Navigating Your Way Through Investing in Property in Singapore
Singapore’s powerful property market has earned it a reputation as an excellent investment sector. With that said, it’s easy to see why the country attracts a plethora of investors and speculators wishing to profit from the vibrant market conditions.
For decades, property investment has stood strong as one of the most popular strategies of investing in Singapore. Keeping a close eye on property prices and buying and selling property can yield brilliant results, high returns, and earn you regular passive income. If you are looking to purchase your first Singapore property or you are a seasoned investor wishing for a second or third, it’s important to do it right.
There are several paths you can explore toward a successful property investment in Singapore. Here we will explore them and how to successfully navigate the process.
Flipping Properties
Purchasing and selling a Singapore property quickly with a goal of making a profit, otherwise known as flipping properties was an incredibly popular method of property investment in the country during the mid-2000s. While there have been changes in the law designed to limit these types of real estate investment, it still remains popular today. The basic idea is to keep a close eye out for good investment opportunities by closely monitoring the real estate market.
There are three main strategies investors can follow, which include purchasing a competitively priced property in poor condition and restoring it before selling. The second is buying a home and relying on capital appreciation, while the third is securing an option to purchase (OTP) and transferring this onto a higher bidder quickly.
It’s important to outline the pros and cons of flipping properties. For starters, this option can be profitable if you monitor the market well. Secondly, refurbishing and selling property in Singapore can be a rewarding and fun project. The downsides are house flipping is reliant on capital appreciation which is out of your control. Also, making intensive repairs or home improvements before selling could impact your profit margin significantly.
Renting Out Properties
Many residents and expats in Singapore are active buy-to-let landlords that gain from the ability to earn rental income each month. You could follow in their footsteps too. However, there are numerous things to know in advance. These include the different rules impacting who can and cannot rent out different residential property types, as well as the advantages and disadvantages of being a landlord in 2022 and beyond.
The path toward property investment begins in the same vein as flipping properties. Firstly, you will want to seek out attractive investment properties in desirable locations that feature lots of nearby amenities. Rather than buying them to sell on, you will be looking to secure a stable rental income or yield by letting them out to tenants after purchase. If you’re looking for a home loan to secure a property, it’s time to check out Property Guru. They are specialists in home loan comparison services that can help you find a loan that aligns with your needs.
Next, it’s time to weigh up the pros and cons of renting out property. Firstly, you can earn passive income each month and put this towards your personal profits or mortgage payments. Secondly, renting out property in Singapore can be highly lucrative in the long run. The cons are the rental income is not always stable, and there are limitations on what you’re able to do or not do should a tenant not pay. Also, you may need to meet a minimum occupation period (MOP) to rent out an HBD flat.
Investing In REITs
Arguably one of the main drawbacks of flipping properties or buying a rental property is the sheer volume of capital Singapore residents and expats will need to raise to get things started. In many cases, investors will need a lengthy mortgage or an extortionate upfront deposit before they can get their hands on the keys. This is where real estate investment trusts come in as a potential investment alternative.

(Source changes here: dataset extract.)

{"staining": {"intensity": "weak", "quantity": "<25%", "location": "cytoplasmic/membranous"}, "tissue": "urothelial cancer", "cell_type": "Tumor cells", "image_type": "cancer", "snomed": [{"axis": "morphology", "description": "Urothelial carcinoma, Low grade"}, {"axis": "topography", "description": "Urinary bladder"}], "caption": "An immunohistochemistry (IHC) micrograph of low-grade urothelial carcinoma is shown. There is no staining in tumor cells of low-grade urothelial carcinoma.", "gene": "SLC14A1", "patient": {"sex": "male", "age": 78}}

In simple terms, investing in REITs is like buying stocks and shares. However, the key difference is that REITs use the funds they build up to purchase and manage properties, rather than to run regular businesses. In most instances, REIT investors can expect a rental yield of anywhere between 5 and 8% per annum.
Some of the advantages of investing in REITs include delivering regular rental yields for investors over a sustained period. Investors can also enjoy passive returns, buy and sell a REIT at any time, and REIT dividends are not normally deemed as taxable income in the country. One of the cons is that investors have no control over performance or returns. Also, you will need to pay a fee should you wish for your REIT investment to be professionally managed.
Investing in property in Singapore can take numerous forms. All the investment strategies listed above come with their pros and cons. Before jumping in and purchasing a property to turn into a rental home, quick sale, or REIT investment, would-be property investors like yourself should think carefully about what options are most appropriate for someone with your circumstances.